Business

Carbon Credit Additionality

Carbon Credit

As businesses set increasingly ambitious commitments to reduce their greenhouse gas emissions, a market is growing to buy carbon credits, or offsets. These are generated by projects that claim to reduce the amount of CO2 in the air by removing it or preventing it from being emitted in the first place, often through new technologies or nature-based solutions.

Credits can be purchased by companies or individuals who want to offset their own carbon emissions, and then credited into a registry as an emissions reduction. This type of market is called a voluntary carbon.credit market, and it’s grown rapidly over the past decade, as business leaders have committed to climate change mitigation.

The carbon market, which is growing rapidly, plays a critical role in helping limit global warming. Its main function is to provide a way for businesses to help meet their climate goals without having to cut other costs.

Carbon Credit Additionality

However, a key challenge for the carbon market is ensuring that its projects have real climate impact and that they are of high quality. One of the key markers for quality is ‘additionality’, which refers to whether a project produces a significant impact on climate compared to a ‘business as usual’ baseline.

Additionality is an important concept to understand, and can be one of the main differences between high and low-quality offset projects (alongside permanence, single counting, avoiding overestimation of impact, and co-benefits). It’s something that all carbon-crediting programs should be aware of, and should take into account when they develop their program-level requirements, as well as when they issue individual carbon credits for sale.

A carbon credit is created when a project reduces the amount of carbon emissions or removes them from the atmosphere, by either replacing a carbon-intensive process with one that uses less energy, or by removing or preventing the emission of carbon dioxide altogether through a new technology or nature-based solution.

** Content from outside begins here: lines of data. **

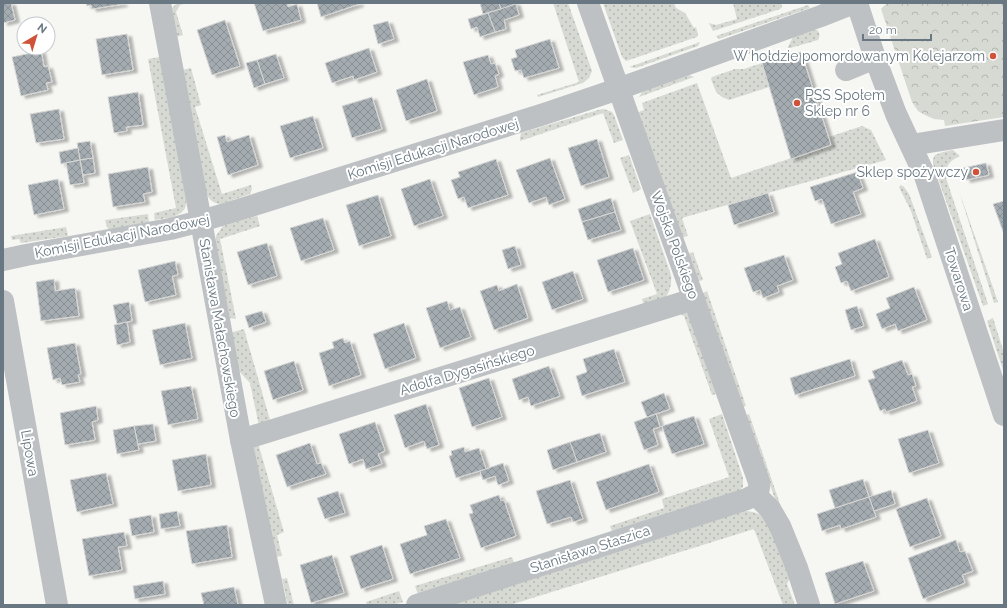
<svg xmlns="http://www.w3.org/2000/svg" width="1007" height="608" viewBox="0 0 1007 608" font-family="Raleway,sans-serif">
<defs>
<pattern id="grass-dots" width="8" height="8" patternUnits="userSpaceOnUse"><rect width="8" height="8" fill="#d6dad3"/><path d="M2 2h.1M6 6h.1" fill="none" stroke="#b1b6b1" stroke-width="1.8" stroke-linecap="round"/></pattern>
<pattern id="park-crowns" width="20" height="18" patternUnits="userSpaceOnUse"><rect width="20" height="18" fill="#d6dad3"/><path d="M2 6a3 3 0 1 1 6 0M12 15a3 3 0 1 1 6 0" fill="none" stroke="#b1b6b1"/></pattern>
<pattern id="building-cross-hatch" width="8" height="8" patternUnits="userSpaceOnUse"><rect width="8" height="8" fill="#a5acb1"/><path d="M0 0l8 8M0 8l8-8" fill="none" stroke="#8a9195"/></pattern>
<filter id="shadow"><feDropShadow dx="4.5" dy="2.5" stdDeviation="1" flood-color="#0004"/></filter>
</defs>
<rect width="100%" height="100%" fill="#f6f6f3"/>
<!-- grass -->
<g fill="url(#grass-dots)">
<polygon points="177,3 187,3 180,5 176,12 183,35 176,37 172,8"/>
<polygon points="553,3 568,3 592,71 589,78 583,83 538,97 537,95 579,82"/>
<polygon points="603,3 674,3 676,8 685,13 694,28 696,27 698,35 697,37 694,38 626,61 622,57"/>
<polygon points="733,3 781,3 782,7 780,9 713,31 709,23 716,25 737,19"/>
<polygon points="808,5 810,8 719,39 716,36"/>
<path d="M 813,30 L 817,30 C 820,33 820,36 818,40 L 787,49 L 793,37 Z"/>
<polygon points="700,42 698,46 636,68 629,67"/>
<path d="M 160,57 L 186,199 C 186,202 186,206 185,208 C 180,218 164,218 155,220 L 154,213 L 176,208 L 148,59 Z"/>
<polygon points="762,63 769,87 729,100 722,97 716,92 711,79 712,77 735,69 744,69"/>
<path d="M 191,68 L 201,105 L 195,107 L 222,194 L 251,185 L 252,189 L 250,194 L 221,204 C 213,204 209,199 205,192 L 182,70 Z"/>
<polygon points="689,75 694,77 639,97 642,92 646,90"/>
<polygon points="697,83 731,178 831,145 829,137 862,126 871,130 886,160 768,193 682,218 688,236 681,238 636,113 644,110 642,103"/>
<polygon points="604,109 612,112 614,115 623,140 614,143 603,113 520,141 520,138 521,133 598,110"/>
<path d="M 953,150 L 960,156 C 949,161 945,166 946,178 L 988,304 L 983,306 L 933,164 L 933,159 L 935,155 L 943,152 Z"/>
<polygon points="629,155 641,189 633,193 620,158"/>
<polygon points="901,185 904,187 909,194 932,257 927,259 911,211 899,187"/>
<polygon points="959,191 998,302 994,303"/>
<polygon points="148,214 149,222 109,230 107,227 105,220"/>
<path d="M 650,214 L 671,275 C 672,282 670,295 663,299 C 658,302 650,304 644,306 L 642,299 L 657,294 L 630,221 Z"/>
<polygon points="257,216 260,226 220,239 236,319 230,318 215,242 216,236 223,226"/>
<polygon points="66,227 68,236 21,243 19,239 12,240 11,236"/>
<polygon points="693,252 703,280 696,282 687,254"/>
<polygon points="707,291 746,406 742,407 701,294"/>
<polygon points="676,311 686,312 689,317 716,394 712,395 684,316"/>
<polygon points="993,318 1004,353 1004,373 987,321"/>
<polygon points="244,329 270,420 259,426 250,383 238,370 231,333 233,332"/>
<polygon points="722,414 743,478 743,487 738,492 613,534 610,526 664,508 662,499 729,477 709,419"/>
<polygon points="749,414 799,559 798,560 744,416"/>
<polygon points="258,443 284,532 277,535 282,556 274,557 254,451 254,447"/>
<path d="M 731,511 C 740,511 750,510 759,514 C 770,519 786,561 792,574 L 787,584 L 795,605 L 783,605 L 754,529 L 510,605 L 443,605 Z"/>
<polygon points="512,557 515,566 419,597 415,586"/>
<polygon points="287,578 294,605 288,605 282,579"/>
<polygon points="399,591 403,602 392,605 367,605 366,602"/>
</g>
<!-- park -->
<polygon fill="url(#park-crowns)" points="887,3 1004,3 1004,117 945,126 944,120 934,119 925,115 918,111 912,102 881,9"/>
<!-- building -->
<g fill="url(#building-cross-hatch)" stroke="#d7d7d5" filter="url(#shadow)">
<polygon points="3,3 11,3 15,20 3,23"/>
<polygon points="86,3 123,3 123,4 92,9 91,5 87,6"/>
<polygon points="254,3 287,3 288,7 297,4 301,20 263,31"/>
<polygon points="317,3 359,3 359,4 321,17"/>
<polygon points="480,3 499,3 501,9 483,14"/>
<polygon points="499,3 515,3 516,4 501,9"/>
<polygon points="516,4 519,15 504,20 506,29 495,32 488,13"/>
<polygon points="488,13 495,32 480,37 477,27 471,29 468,19"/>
<polygon points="225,20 240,66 212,75 197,30"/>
<polygon points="388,21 394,39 378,44 373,25"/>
<polygon points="127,34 133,70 102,75 96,39"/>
<polygon points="550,39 559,68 524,78 521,70 515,71 511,59 517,57 515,50"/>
<polygon points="369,48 377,72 354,80 353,76 332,83 325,63"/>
<polygon points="41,51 44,67 48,66 52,82 46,83 48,90 21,96 12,57"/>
<polygon points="801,52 831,145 791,159 762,63"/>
<polygon points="276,54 284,78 265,84 257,60"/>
<polygon points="488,55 491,64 495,63 499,74 495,76 498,87 474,95 463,62"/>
<polygon points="257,60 265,84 254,88 246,63"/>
<polygon points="427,79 437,111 406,121 396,90"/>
<polygon points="138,92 143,125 126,127 127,131 114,133 108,97"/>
<polygon points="372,97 382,129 352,138 342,106"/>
<polygon points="59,109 64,139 36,143 30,114"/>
<polygon points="313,116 323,148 290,158 280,126"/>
<polygon points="225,135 227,142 249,135 258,165 228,175 217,137"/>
<polygon points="597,139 609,177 581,186 568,148"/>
<polygon points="90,141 93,158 80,160 77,143"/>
<polygon points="78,148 80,160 61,164 59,152"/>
<polygon points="93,158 95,173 83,175 80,160"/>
<polygon points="550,158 565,199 549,205 546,197 529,203 516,170"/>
<polygon points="496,159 508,195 468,208 464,197 458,199 451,180 460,177 458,172"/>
<polygon points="80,160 84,183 70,185 66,163"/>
<polygon points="986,163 989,175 966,180 963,168"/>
<polygon points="148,167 152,192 143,194 145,202 113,207 108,174"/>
<polygon points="857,172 863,188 853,192 861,214 831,224 822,199 815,201 810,187"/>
<polygon points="58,179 64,209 34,215 28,185"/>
<polygon points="430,179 443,216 414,226 401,189"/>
<polygon points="768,193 774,212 734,225 728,205"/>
<polygon points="378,195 391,236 359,246 346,205"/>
<polygon points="611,198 615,212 582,222 578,209"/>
<polygon points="1004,201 1004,234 993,204"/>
<polygon points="615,212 621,230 588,240 582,222"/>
<polygon points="323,218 334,250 301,261 290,228"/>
<polygon points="875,239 889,277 851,291 847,281 841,283 835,267 842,264 838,253"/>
<polygon points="267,243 277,276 248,285 237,252"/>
<polygon points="515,246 521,265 508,269 502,250"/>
<polygon points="633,248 644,280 608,292 597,260"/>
<polygon points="784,255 793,280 777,286 779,292 763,298 760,290 753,292 744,268"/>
<polygon points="175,261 178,275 172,276 176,295 145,302 138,270"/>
<polygon points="573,271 583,299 552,310 542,282"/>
<polygon points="54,279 55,291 75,288 79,316 41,321 36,282"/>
<polygon points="517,284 528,318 494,330 480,291 497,285 499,291"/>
<polygon points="914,287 927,320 898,331 895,324 882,329 876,314 890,308 886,298"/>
<polygon points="447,301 450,310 460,307 471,337 440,348 426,308"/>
<polygon points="129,302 132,321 117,324 113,305"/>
<polygon points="857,306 864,326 851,330 845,310"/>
<polygon points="262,311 266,322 249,328 245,316"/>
<polygon points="127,322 130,342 117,345 114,325"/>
<polygon points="185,323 192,358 160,365 152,330"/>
<polygon points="404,323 416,358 385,369 373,334"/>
<polygon points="343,338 345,343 350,341 361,375 329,386 319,353 334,348 332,342"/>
<polygon points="75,343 81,374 78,375 80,382 62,385 60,378 53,380 47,348"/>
<polygon points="614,349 625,382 582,396 576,376 587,372 583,359"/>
<polygon points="850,359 855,376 795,395 790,378"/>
<polygon points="902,360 908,375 912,374 916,386 912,387 917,401 886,412 885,409 880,411 868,380 875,378 872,371"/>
<polygon points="294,361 303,390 273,400 264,371"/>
<polygon points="549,366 560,396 531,406 528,397 519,400 512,379"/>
<polygon points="489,378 502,417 472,427 459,388"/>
<polygon points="191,386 198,419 168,425 161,391"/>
<polygon points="664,393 670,409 647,417 641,402"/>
<polygon points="426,404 439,445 427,449 424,441 405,448 394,415"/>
<polygon points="96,406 98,420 92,422 95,440 65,445 60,413"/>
<polygon points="656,414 660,427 653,429 658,445 644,450 634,422"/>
<polygon points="694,416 704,444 672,454 662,426"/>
<polygon points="375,422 385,451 378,454 382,464 366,469 363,459 349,464 339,434"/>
<polygon points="153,424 156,441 138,444 134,426"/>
<polygon points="134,426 139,450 117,454 113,430"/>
<polygon points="928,430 939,463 909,473 898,439"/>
<polygon points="600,433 606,452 577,462 570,442"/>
<polygon points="570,442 577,462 553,470 547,450"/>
<polygon points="310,443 317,464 321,463 326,474 287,487 276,455"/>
<polygon points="464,447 465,452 479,448 486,469 456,478 449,456 452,455 451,451"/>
<polygon points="206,454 211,485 178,491 172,460"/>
<polygon points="503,463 509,481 498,485 495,476 483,480 480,471"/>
<polygon points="649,464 659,492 606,510 596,482"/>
<polygon points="106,473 113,504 77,512 70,480"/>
<polygon points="863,479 869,497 835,508 829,490"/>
<polygon points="570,480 583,519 573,522 571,517 547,524 536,491"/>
<polygon points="891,490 895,504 874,511 869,497"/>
<polygon points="338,491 345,513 325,519 317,498"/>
<polygon points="499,495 501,501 504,500 516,536 481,548 469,514 473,513 470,505"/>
<polygon points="869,497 876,517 841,529 840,525 822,531 817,514"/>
<polygon points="927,498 941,536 910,547 896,509"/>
<polygon points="177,511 180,526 161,529 159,514"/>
<polygon points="151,515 154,532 132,536 129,519"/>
<polygon points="446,519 460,558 410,574 400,544 427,535 424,526"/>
<polygon points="227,525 232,557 192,564 186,531"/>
<polygon points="124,532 127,546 118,547 122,570 89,576 82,539"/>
<polygon points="956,540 960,552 965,551 973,571 962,575 965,583 923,599 908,558"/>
<polygon points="382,545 393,579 361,589 350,556"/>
<polygon points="332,555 344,593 311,603 300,565"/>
<polygon points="863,561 874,591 835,604 825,573"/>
<polygon points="163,581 165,594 135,599 133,586"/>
<polygon points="234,587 238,605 204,605 201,593"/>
</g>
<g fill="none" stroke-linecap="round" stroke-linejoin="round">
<!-- minor -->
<g stroke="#bdc1c4" stroke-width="22">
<polyline points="160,3 201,221 241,440 276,605"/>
<polyline points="857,3 875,58 896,114 925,176 1004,415"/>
<polyline points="846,70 875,58"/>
<polyline points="911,145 1004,130"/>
<polyline points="3,260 26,255 170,229 201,221 235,211 544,114 618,89 821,16 854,3"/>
<polyline points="3,301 57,605"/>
<polyline points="241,440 694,299"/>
<polyline points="756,495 770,509 780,526 797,568 809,605"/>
<path d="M 417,605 L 747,499 C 757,494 760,493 759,482 L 588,3"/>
</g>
</g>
<!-- markers -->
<g fill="#cf5239" stroke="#fff" stroke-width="1.5">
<circle cx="993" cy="56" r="4"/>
<circle cx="797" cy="103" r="4"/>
<circle cx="976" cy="172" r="4"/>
</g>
<g text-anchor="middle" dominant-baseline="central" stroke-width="4" stroke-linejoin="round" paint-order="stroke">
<!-- poi labels -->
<g font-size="14" fill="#687781" stroke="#fff" text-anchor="end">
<text x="985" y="56">W hołdzie pomordowanym Kolejarzom</text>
<text x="805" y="95" text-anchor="start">PSS Społem<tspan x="805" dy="16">Sklep nr 6</tspan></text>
<text x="968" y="172">Sklep spożywczy</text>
</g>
<!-- street labels -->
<g font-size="14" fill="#687781" stroke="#fff">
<text transform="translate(433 149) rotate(-17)">Komisji Edukacji Narodowej</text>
<text transform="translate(122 236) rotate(-11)">Komisji Edukacji Narodowej</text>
<text transform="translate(675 245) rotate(70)">Wojska Polskiego</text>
<text transform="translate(959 279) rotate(72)">Towarowa</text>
<text transform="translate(220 328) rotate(80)">Stanisława Małachowskiego</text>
<text transform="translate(467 370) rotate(-17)">Adolfa Dygasińskiego</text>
<text transform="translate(30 453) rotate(80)">Lipowa</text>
<text transform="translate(590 549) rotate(-18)">Stanisława Staszica</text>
</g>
</g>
<!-- border -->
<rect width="1007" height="608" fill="none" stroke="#687781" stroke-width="8"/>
<!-- north arrow -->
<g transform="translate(36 36) rotate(38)"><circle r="19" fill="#ffffff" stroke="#c3c9cd"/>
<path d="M0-3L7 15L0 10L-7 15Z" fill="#cf5239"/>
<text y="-6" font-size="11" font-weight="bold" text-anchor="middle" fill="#687781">N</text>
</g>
<!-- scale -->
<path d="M863 34v6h68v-6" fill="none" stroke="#687781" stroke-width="2"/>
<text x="869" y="34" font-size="12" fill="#687781" stroke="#ffffff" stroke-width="3" paint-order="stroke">20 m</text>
</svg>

The credits are then sold by intermediaries to companies that want to offset their own carbon emissions.

These intermediaries are required to have good program governance, which means that they have transparent roles and responsibilities, robust procedures for identifying and addressing conflicts of interest, and the ability to avoid misleading claims or misrepresentations. This is a requirement under the Carbon Crediting Program Assessment Framework (CCP) developed by the ICVCM, and it applies to all programs.

It’s also a requirement under the Woodland Carbon Code, which is an additionality standard for woodland creation projects. This requires that a project’s wider benefits such as biodiversity, habitat conservation, and improved wildlife habitat are included in the project’s extra-carbon outputs when it is validated by the WCC.

During the validation process, all expected income streams and credit sales should be assessed against this additionality test. If they are not, the project may be deemed to not deliver the wider benefits promised when it was validated, and its carbon units may be canceled in a registry.

Many of these types of projects are already being questioned in the credit market, and EDF is currently researching how to improve their integrity. Our work focuses on the three key issues of additionality, leakage and permanence.